MVP forces developers to work with lean effort because the market success is questionable. With many product alternatives, you can’t be sure what’s going to happen and if customers will choose your application. If you work with MLP, the effort is focused, targeted and dedicated to market opportunity.

MVP generates pivots that are almost embedded in the term definition itself. MLP, on the other hand, sticks with the plan. The product team focuses on the roadmap, both technological and functional alike.

And the most important difference of them all – MVP gets your customers to tolerate your product, MLP generates love for the product.

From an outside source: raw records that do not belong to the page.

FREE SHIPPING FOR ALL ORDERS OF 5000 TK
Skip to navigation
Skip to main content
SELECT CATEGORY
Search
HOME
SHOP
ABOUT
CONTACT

How to get the MLP to work?

Sound simple enough? It’s not. To succeed, you need to invest the time upfront. Invastigate the real, not imaginary problems of your potential user base. Build your engineering team around the problem or hire scalable agile teams that can strengthen your coding firepower.

Mainly, adopt an MLP mindset. A Minimum Loveable Product definition is not based on a bug-free, stable or a beautiful product. It’s not even build on a more predictable product development. These are core principles for the idea but in the center lies the user. Define the needs. Talk with Product Manager and Business Analysts about feasibility studies and a possible product roadmap. The one that stretches beyond MLP. Talk with architects about possible changes in the technology and what it would mean for the product in the years ahead. Develop timetable and then and only then, start to work on a app.

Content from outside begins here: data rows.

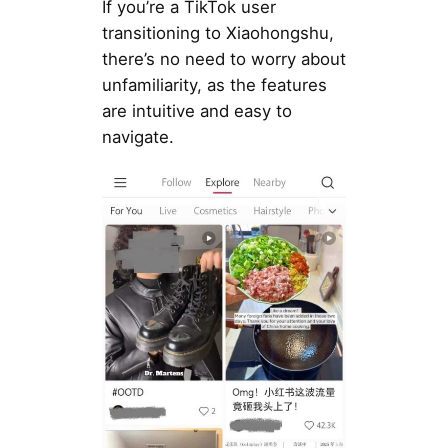
If you’re a TikTok user
transitioning to Xiaohongshu,
there’s no need to worry about
unfamiliarity, as the features
are intuitive and easy to
navigate.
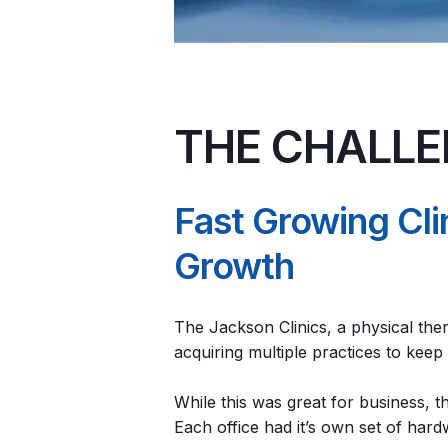
THE CHALL
Fast Growing Cl
Growth
The Jackson Clinics, a physical the
acquiring multiple practices to kee
While this was great for business, 
Each office had it’s own set of har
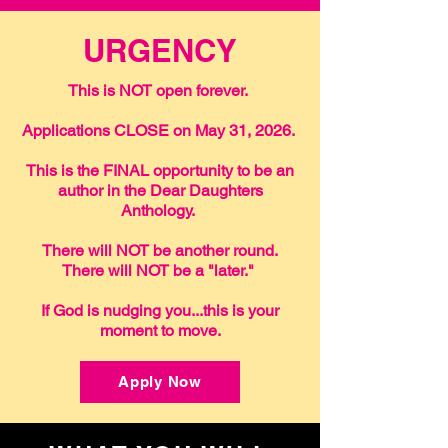
URGENCY
This is NOT open forever.
Applications CLOSE on May 31, 2026.
This is the FINAL opportunity to be an
author in the Dear Daughters
Anthology.
There will NOT be another round.
There will NOT be a "later."
If God is nudging you...this is your
moment to move.
Apply Now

An important part of the whole process is a Discovery Phase. It’s how we call “a first date” between a client and a software development team. In that stage, we learn about your business, your needs and decide on the best approach to help you build the app or make it from scratch. In the pursuit of lovability, we can’t forget about the “why”. Why do you want to create the app in the first place? Why would be anyone interested in your offering? Why would users actually give it a change and stick with it, not the competition?

A MVP is simple but MLP is for the long-run game. The difference is obvious. You can force the solution or plan ahead. The choice is very easy. Innovation lies at the core of FinTech. And as our previous interlocutor, Zion Schum says:

one person knows very little, but a group of people knows a great deal.

On some level, an idea behind an MLP is an embodiment of that.